Schuette v. Coalition to Defend Affirmative Action, 134 S. Ct. 1623 (2014)

In this case the U.S. Supreme Court overturned a lower court ruling that had found unconstitutional provisions of an amendment to the Michigan Constitution banning affirmative action affecting Michigan's public higher education institutions.  The Court noted that the question was ". . . not the permissibility of race-conscious admissions policies under the Constitution but whether, and in what manner, voters in the States may choose to prohibit the consideration of racial preferences in governmental decisions, in particular with respect to school admissions." The Court held that because there was no specific injury, voters had the right to determine whether race-based preferences should be permitted by state entities and therefore the amendment banning affirmative action was constitutional. The Court made clear, however, that this ruling does not change the principle outlined in Fisher v. University of Texas that, "the consideration of race in admissions is permissible, provided that certain conditions are met."
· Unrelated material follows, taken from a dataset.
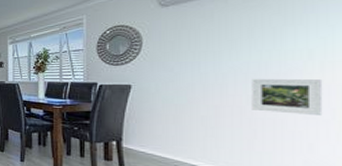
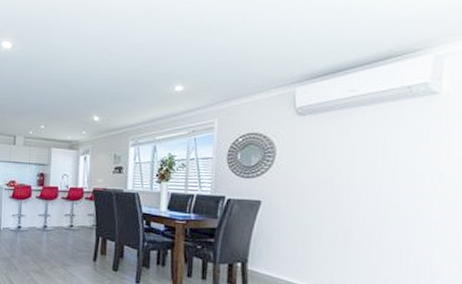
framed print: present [252,78,323,115] -> none [380,199,451,242]

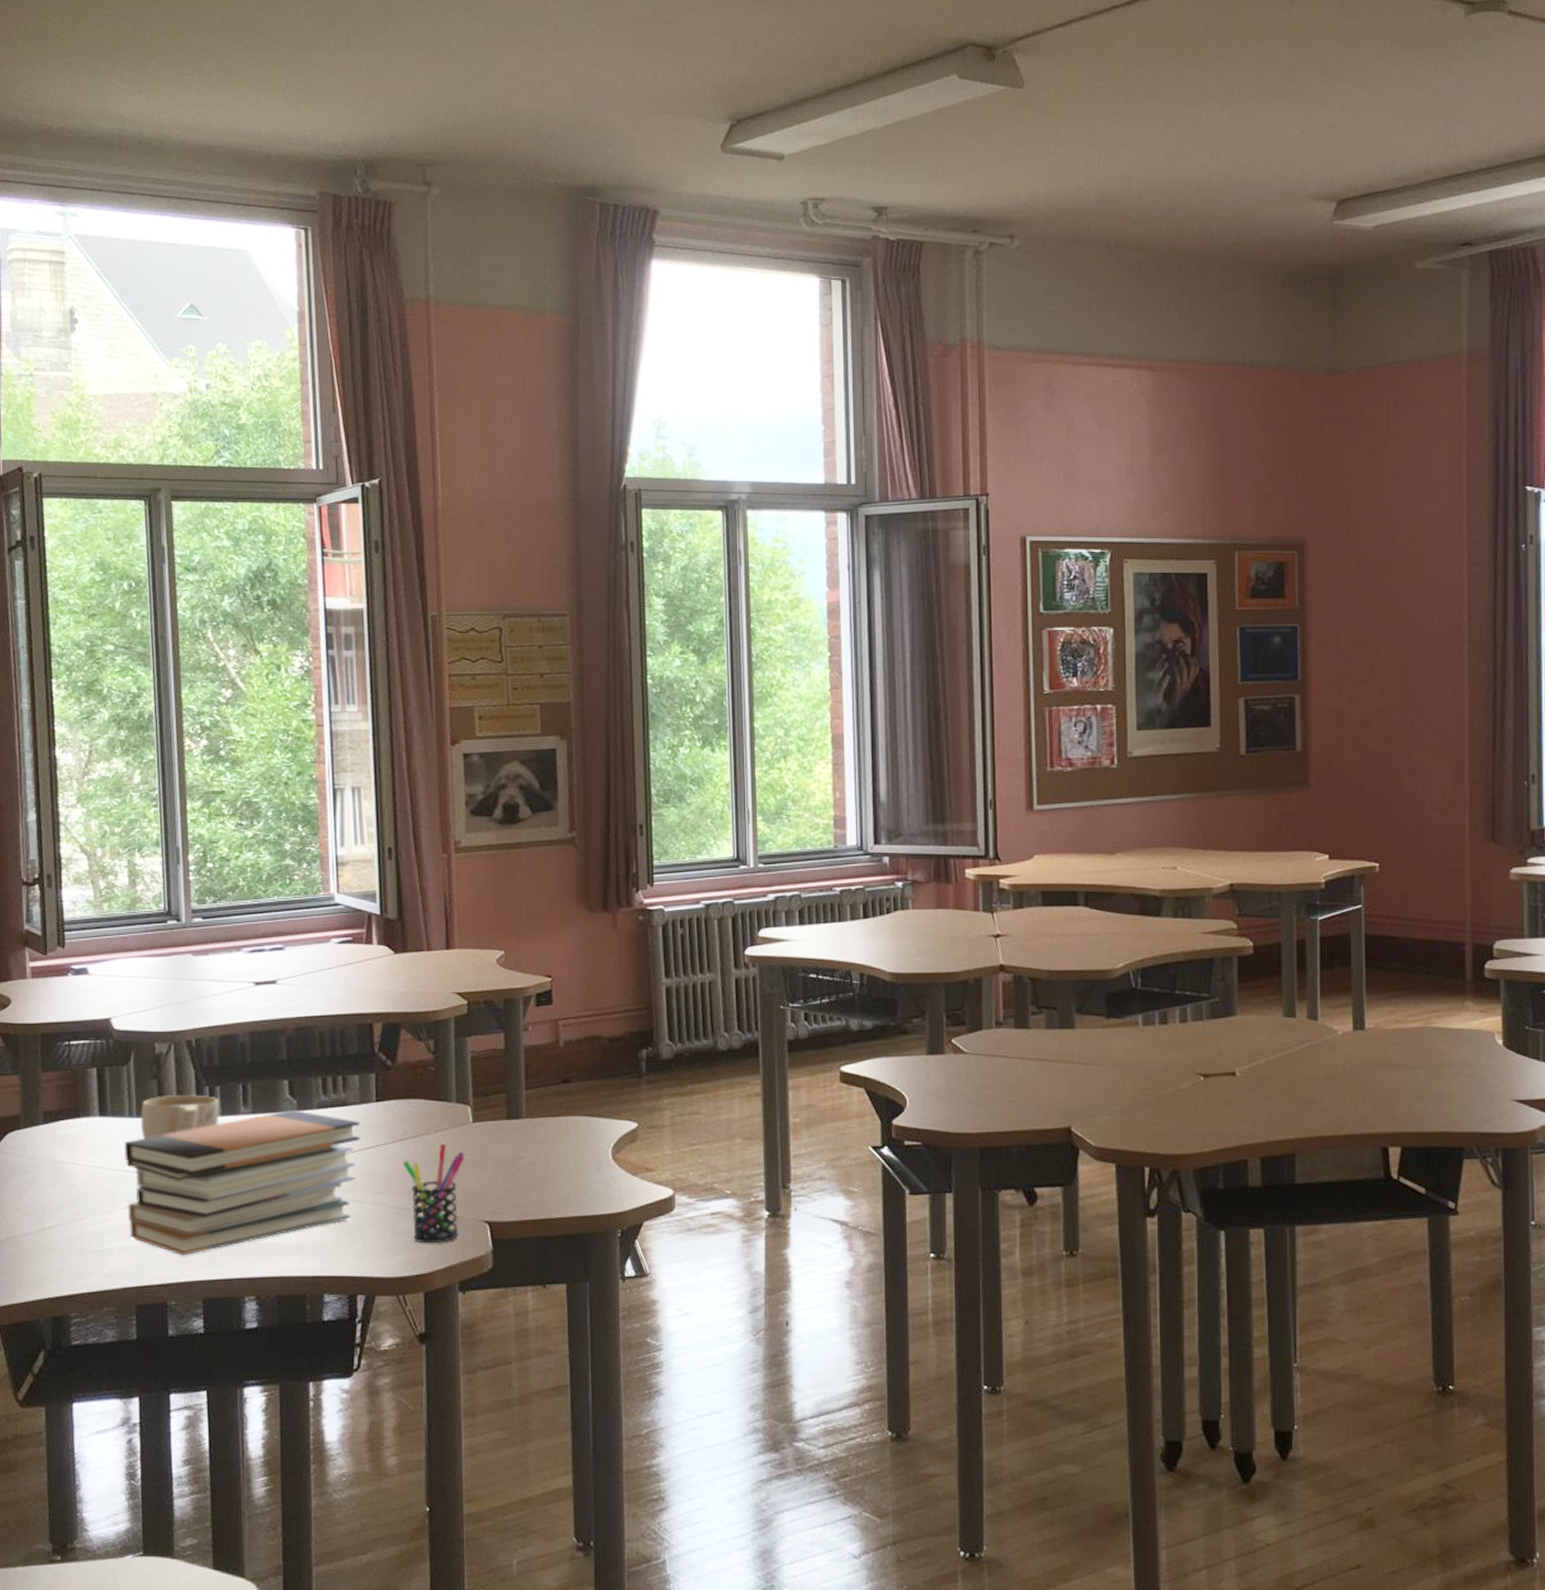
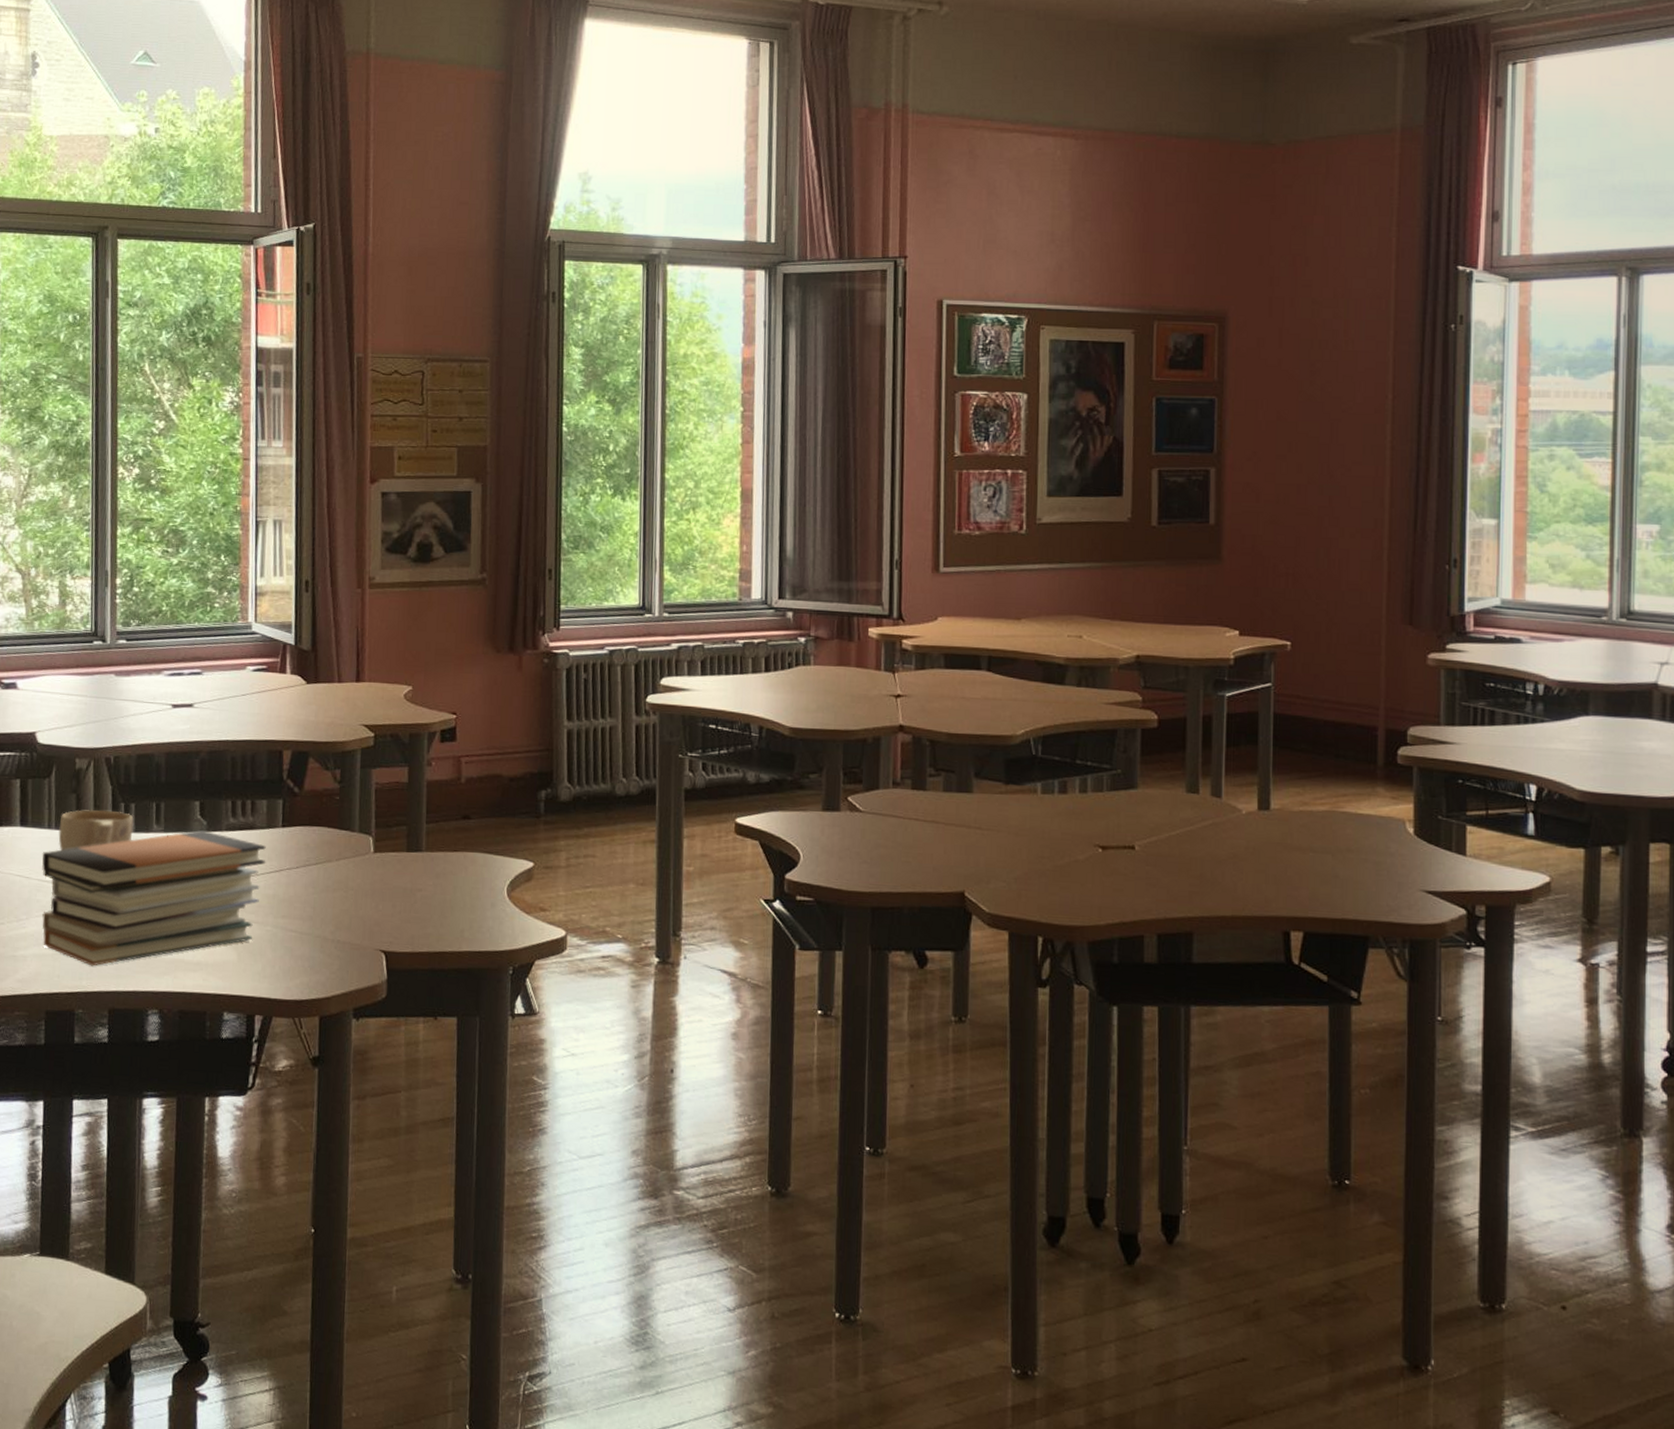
pen holder: present [403,1143,465,1244] -> none [305,871,365,969]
Parents Involved in Community Schools v. Seattle School District No. 1 and Meredith v. Jefferson County Bd. Of Education, 551 U.S. 701 (2007)

These two cases, being decided jointly, address the issue of whether local school districts can make decisions based on race as a method of ensuring racial diversity, and avoiding segregation, in public schools.

Jackson v. Birmingham Board of Education, 544 U.S. 167 (2005)

Roderick Jackson, a high school basketball coach sued the board of education alleging that it retaliated against him in violation of Title IX, after he complained about sex discrimination in the high school's athletic program.   The issue before the Court is whether Title IX of the Education Amendments, which prohibits discrimination in federally assisted education programs and activities, provides for a retaliation cause of action.

Smith v. University of Washington Law School, 392 F.3d 367 (9th Cir. 2004)

A white female student sued the University of Washington, claiming she was denied entry to the University of Washington Law School while less qualified minority applicants were admitted over her.

Gratz v. Bollinger, 539 U.S. 244 (2003) and; Grutter v. Bollinger, 539 U.S. 306 (2003)

In these  two seminal cases, white students brought class-action challenges to affirmative action policies and practices in the admissions processes of the undergraduate and law schools of the University of Michigan.

Johnson v. Board of Regents of the University System of Georgia, 106 F. Supp. 2d 1362 (S.D. Ga. 2000)

Three rejected white female applicants for admission to the University of Georgia sued the state seeking admission and damages based on violations of the Civil Rights Act.